- YOUR ASSIGNMENT: In the items below, find every line that contains the word "their" and copy each of those lines in full.

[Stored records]
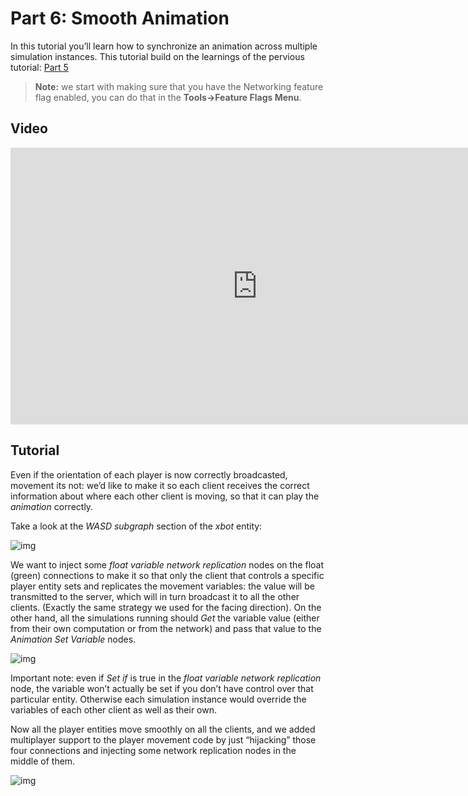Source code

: # Part 6: Smooth Animation

In this tutorial you’ll learn how to synchronize an animation across multiple simulation instances. This tutorial build on the learnings of the pervious tutorial: [Part 5]({{base_url}}/tutorials/network/animation_sample/basic_graph_variables.html)

>  **Note:**  we start with making sure that you have the Networking feature flag enabled, you can do that in the **Tools→Feature Flags Menu**. 


## Video
<iframe frameborder="0" scrolling="no" marginheight="0" marginwidth="0"width="788.54" height="443" type="text/html" src="https://www.youtube.com/embed/ZLFbNz_uFrw?autoplay=0&fs=0&iv_load_policy=3&showinfo=0&rel=0&cc_load_policy=0&start=0&end=0&origin=http://ourmachinery.com"></iframe>

## Tutorial

Even if the orientation of each player is now correctly broadcasted, movement its not: we’d like to make it so each client receives the correct information about where each other client is moving, so that it can play the *animation* correctly.

Take a look at the *WASD subgraph* section of the *xbot* entity: 

![img](https://paper-attachments.dropbox.com/s_5F8ED61A9C68BDE8B9368D5E3DABD345E39CC324FB030EDE9E31314C3B7EE30F_1635343896237_image.png)

We want to inject some *float variable network replication* nodes on the float (green) connections to make it so that only the client that controls a specific player entity sets and replicates the movement variables: the value will be transmitted to the server, which will in turn broadcast it to all the other clients. (Exactly the same strategy we used for the facing direction). On the other hand, all the simulations running should *Get* the variable value (either from their own computation or from the network) and pass that value to the *Animation Set Variable* nodes. 

![img](https://paper-attachments.dropbox.com/s_5F8ED61A9C68BDE8B9368D5E3DABD345E39CC324FB030EDE9E31314C3B7EE30F_1635343687819_image.png)

Important note: even if *Set if* is true in the *float variable network replication* node, the variable won’t actually be set if you don’t have control over that particular entity. Otherwise each simulation instance would override the variables of each other client as well as their own.

Now all the player entities move smoothly on all the clients, and we added multiplayer support to the player movement code by just “hijacking” those four connections and injecting some network replication nodes in the middle of them.

![img](https://paper-attachments.dropbox.com/s_5F8ED61A9C68BDE8B9368D5E3DABD345E39CC324FB030EDE9E31314C3B7EE30F_1635344207286_image.png)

- EXERCISE RESULT:
We want to inject some *float variable network replication* nodes on the float (green) connections to make it so that only the client that controls a specific player entity sets and replicates the movement variables: the value will be transmitted to the server, which will in turn broadcast it to all the other clients. (Exactly the same strategy we used for the facing direction). On the other hand, all the simulations running should *Get* the variable value (either from their own computation or from the network) and pass that value to the *Animation Set Variable* nodes. 
Important note: even if *Set if* is true in the *float variable network replication* node, the variable won’t actually be set if you don’t have control over that particular entity. Otherwise each simulation instance would override the variables of each other client as well as their own.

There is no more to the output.